Cette année, j’ai perdu une amie française. Elle s’appelait Danièle Molko. En 1985, elle a créé dans l’ombre de Jean-Louis Foulquier, qui était animateur vedette à Radio France et qui en avait la paternité, les Francofolies de La Rochelle et subséquemment celles de Montréal. C’est à La Rochelle en 1993 que je l’ai connue. Plus tard, en 2005, elle a créé les Muzik’Elles de Meaux. Il n’y avait que des filles en tête d’affiche de son festival. Quelques-unes d’entre vous y ont déjà participé. Il y avait bien sûr et heureusement des garçons invités, mais par les filles. Comme Brigitte Fontaine qui invite Arthur H.
On n’est jamais mieux servie que par soi-même. Ce serait peut-être pas mal que Louve reprennent le flambeau des Muzik’Elles de Meaux.

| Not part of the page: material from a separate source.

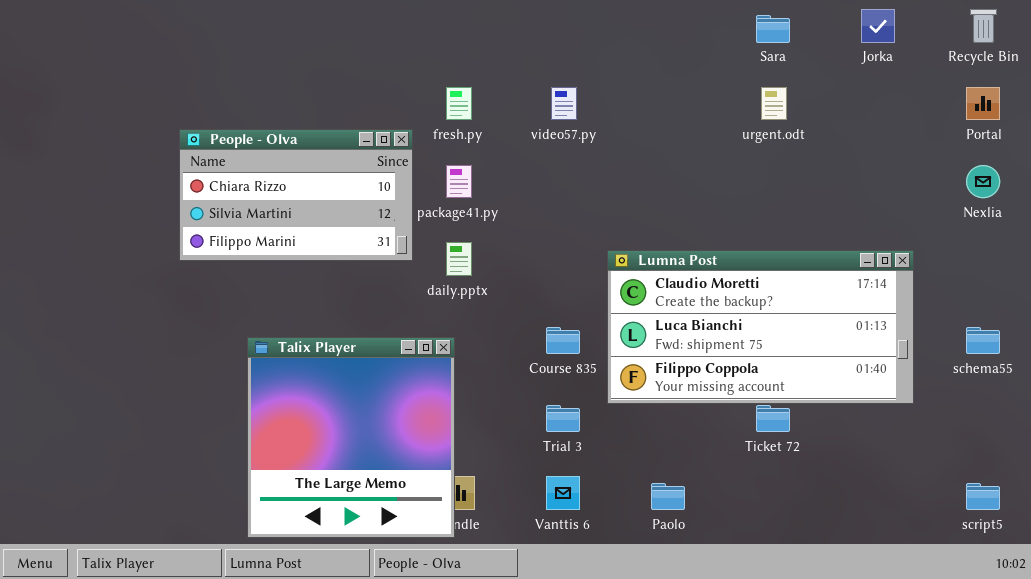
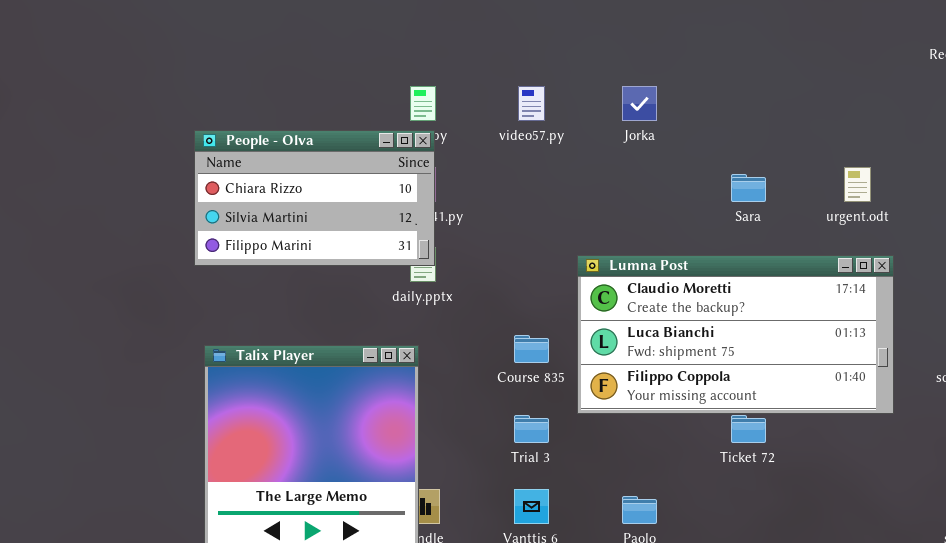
Jorka: [861,9,895,43] -> [622,86,657,121], moved
Sara: [756,15,790,43] -> [731,174,766,202], moved
urgent.odt: [761,87,787,120] -> [844,167,871,202], moved
People - Olva: [179,129,413,261] -> [194,130,435,266], moved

Je salue votre talent, votre élan et votre appel, qui sera certainement entendu et dont l’écho, j’espère, durera plus longtemps que ne durent les roses. Je rappelle aussi la détermination de celles qui vous ont précédées et qui ne l’ont vraiment pas eu facile tous les jours: Pauline Julien dont peu de gens savent qu’elle a signé la moitié de son répertoire, Louise Forestier qu’on a trop longtemps confinée dans l’ombre de Charlebois, Diane Dufresne qui fatiguée de tout ça a failli entrer au couvent, Renée Claude, Monique Leyrac, Lucille Dumont, la Bolduc dont on découvrira bientôt la vie étonnante sur grand écran, Alys Robi traînée dans la boue, Christine Charbonneau, Isabelle Pierre qui a abandonné le métier en pleine gloire.
Soyez toujours au sommet, bien droites dans vos bottes, regardez loin et marchez fièrement jusque sur toutes les scènes et les publics qui vous aiment.